What you should do:
After locating the line that contains "left hip: (426, 862)" in the records below, write out exactly that line and each line after it through the one that contains "left knee: (790, 814)", and nothing else.

Provided information:
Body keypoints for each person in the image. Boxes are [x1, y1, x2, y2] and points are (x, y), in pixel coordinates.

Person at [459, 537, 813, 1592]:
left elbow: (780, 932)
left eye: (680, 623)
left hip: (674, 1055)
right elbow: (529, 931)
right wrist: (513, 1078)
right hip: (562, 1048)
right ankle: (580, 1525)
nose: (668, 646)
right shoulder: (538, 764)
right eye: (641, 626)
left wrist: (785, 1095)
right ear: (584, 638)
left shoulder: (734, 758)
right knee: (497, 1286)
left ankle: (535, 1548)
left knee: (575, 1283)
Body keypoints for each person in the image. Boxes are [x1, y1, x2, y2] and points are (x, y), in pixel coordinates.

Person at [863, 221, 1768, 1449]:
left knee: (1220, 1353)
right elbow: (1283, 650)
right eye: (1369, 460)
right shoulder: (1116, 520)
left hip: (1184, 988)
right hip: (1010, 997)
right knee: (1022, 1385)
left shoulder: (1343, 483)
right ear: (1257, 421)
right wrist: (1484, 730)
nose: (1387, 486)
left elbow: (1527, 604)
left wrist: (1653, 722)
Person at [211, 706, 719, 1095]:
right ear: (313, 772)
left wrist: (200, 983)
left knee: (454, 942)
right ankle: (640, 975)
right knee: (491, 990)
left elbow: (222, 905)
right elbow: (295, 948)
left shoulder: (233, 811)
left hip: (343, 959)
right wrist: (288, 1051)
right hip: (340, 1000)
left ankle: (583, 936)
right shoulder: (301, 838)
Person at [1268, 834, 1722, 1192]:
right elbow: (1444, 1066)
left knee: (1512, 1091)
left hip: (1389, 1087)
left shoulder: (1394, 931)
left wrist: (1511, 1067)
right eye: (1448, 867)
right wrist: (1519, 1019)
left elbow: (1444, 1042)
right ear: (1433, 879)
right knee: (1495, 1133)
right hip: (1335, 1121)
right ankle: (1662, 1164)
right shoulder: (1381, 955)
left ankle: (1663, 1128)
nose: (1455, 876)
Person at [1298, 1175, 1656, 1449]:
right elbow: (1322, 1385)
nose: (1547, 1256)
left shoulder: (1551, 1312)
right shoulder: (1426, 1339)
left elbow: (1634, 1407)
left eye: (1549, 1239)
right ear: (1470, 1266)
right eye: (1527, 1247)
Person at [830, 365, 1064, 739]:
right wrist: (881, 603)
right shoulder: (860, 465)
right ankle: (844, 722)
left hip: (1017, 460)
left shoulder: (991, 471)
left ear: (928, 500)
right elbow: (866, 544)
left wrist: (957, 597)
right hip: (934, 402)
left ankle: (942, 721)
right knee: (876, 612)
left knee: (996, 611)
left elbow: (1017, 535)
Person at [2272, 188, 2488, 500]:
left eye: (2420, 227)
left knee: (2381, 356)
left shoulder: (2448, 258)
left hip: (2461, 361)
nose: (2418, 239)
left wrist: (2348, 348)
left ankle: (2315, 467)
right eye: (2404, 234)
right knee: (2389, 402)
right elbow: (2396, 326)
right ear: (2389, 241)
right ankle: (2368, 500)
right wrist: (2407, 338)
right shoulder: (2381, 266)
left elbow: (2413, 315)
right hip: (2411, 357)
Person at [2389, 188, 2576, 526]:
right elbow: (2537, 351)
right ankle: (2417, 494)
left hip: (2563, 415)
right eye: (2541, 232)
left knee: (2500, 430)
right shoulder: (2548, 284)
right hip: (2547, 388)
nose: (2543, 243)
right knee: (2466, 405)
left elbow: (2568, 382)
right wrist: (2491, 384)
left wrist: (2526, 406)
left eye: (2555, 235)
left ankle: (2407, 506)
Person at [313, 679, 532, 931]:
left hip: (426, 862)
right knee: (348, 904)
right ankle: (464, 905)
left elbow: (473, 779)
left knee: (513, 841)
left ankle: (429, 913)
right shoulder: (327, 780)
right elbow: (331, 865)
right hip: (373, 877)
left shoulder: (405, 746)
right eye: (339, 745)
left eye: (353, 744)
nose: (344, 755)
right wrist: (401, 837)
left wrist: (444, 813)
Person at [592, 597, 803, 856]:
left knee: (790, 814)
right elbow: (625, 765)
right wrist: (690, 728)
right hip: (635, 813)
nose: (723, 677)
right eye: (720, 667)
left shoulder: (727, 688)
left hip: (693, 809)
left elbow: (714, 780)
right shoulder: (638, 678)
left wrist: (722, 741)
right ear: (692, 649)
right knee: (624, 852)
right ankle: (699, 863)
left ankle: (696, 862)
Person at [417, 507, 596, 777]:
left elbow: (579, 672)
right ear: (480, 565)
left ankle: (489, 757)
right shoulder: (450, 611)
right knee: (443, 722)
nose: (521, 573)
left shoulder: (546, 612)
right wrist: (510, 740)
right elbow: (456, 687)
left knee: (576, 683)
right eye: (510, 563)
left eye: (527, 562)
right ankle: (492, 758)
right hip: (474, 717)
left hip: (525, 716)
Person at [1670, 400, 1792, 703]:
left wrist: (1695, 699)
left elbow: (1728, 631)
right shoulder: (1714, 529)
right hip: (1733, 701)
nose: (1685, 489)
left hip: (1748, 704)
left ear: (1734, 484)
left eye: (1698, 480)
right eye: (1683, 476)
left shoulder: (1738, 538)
--
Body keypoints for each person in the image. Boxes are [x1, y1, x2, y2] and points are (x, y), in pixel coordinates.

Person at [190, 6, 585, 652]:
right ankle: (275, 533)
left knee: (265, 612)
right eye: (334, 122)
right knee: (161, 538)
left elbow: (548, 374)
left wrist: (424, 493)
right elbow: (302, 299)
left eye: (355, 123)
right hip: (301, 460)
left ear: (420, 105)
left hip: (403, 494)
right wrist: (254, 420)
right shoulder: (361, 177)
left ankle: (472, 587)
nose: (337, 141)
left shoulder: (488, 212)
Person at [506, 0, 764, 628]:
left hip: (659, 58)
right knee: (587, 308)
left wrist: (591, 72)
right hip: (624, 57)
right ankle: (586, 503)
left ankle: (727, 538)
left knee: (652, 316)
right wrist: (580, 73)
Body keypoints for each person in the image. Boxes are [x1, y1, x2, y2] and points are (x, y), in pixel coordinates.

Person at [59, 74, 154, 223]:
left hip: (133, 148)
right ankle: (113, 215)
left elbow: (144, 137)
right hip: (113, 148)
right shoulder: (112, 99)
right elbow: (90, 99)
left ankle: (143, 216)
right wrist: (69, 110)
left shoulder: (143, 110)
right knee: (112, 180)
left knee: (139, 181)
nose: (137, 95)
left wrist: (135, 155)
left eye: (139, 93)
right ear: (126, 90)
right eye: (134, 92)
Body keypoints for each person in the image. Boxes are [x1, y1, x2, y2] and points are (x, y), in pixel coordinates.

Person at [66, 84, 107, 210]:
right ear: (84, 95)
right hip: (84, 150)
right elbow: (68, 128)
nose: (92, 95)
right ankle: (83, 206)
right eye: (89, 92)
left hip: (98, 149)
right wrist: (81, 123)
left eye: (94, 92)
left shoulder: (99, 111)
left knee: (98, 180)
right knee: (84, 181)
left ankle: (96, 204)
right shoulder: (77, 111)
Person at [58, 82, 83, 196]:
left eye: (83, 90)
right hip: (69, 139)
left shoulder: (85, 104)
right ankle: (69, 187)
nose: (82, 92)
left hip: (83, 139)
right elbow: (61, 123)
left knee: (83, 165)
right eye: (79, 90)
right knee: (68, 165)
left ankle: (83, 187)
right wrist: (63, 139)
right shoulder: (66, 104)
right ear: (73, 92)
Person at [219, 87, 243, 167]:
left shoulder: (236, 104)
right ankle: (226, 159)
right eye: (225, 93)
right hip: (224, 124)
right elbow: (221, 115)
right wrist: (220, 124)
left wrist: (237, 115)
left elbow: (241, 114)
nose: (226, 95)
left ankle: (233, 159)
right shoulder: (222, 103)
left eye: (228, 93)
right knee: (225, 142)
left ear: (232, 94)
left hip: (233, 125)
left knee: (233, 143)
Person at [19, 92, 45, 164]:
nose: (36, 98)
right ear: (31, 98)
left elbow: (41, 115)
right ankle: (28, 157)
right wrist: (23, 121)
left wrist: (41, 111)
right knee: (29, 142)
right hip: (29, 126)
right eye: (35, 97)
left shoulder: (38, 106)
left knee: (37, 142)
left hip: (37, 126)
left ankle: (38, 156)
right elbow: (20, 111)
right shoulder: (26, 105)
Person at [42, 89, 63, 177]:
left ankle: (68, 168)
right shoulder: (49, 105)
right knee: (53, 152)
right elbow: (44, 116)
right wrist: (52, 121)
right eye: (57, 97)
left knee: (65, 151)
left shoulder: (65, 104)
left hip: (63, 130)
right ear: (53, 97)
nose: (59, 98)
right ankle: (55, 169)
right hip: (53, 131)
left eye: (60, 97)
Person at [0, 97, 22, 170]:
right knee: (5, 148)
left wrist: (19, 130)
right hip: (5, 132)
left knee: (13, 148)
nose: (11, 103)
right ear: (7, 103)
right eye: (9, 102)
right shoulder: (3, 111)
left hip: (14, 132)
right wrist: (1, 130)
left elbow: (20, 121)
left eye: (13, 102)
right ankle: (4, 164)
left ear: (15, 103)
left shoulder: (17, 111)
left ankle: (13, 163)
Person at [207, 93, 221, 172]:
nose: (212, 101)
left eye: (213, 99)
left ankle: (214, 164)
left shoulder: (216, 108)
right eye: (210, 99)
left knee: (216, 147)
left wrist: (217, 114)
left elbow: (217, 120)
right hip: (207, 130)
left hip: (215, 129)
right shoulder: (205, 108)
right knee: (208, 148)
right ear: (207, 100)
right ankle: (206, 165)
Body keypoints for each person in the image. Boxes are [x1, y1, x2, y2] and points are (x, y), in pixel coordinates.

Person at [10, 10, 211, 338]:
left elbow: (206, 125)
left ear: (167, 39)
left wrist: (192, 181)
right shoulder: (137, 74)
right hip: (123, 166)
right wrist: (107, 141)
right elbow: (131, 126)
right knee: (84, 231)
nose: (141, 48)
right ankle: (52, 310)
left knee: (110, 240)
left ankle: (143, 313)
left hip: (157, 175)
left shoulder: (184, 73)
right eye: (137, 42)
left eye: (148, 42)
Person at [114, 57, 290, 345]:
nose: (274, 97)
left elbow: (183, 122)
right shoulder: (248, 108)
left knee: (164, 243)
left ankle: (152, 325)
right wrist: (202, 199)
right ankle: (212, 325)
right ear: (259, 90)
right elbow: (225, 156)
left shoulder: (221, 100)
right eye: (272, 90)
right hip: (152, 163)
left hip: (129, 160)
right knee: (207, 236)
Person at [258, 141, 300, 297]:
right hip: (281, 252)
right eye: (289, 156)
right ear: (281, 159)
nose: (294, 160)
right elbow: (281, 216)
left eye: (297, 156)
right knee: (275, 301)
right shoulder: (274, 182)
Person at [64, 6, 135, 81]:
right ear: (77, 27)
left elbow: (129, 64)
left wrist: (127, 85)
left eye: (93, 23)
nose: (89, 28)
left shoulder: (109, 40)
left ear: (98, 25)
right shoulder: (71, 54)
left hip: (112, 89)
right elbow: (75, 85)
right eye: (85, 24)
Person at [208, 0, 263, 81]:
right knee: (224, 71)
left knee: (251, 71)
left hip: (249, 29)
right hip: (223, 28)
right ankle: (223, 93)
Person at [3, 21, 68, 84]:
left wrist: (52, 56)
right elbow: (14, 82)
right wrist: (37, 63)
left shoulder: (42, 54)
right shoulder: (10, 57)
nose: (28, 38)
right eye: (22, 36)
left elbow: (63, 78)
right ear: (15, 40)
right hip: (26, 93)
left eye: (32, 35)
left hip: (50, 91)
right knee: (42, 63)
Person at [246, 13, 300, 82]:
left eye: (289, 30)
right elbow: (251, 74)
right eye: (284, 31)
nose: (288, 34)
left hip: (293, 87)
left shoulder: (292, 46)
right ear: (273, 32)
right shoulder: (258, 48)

Result of the exercise:
left hip: (426, 862)
right knee: (348, 904)
right ankle: (464, 905)
left elbow: (473, 779)
left knee: (513, 841)
left ankle: (429, 913)
right shoulder: (327, 780)
right elbow: (331, 865)
right hip: (373, 877)
left shoulder: (405, 746)
right eye: (339, 745)
left eye: (353, 744)
nose: (344, 755)
right wrist: (401, 837)
left wrist: (444, 813)
Person at [592, 597, 803, 856]:
left knee: (790, 814)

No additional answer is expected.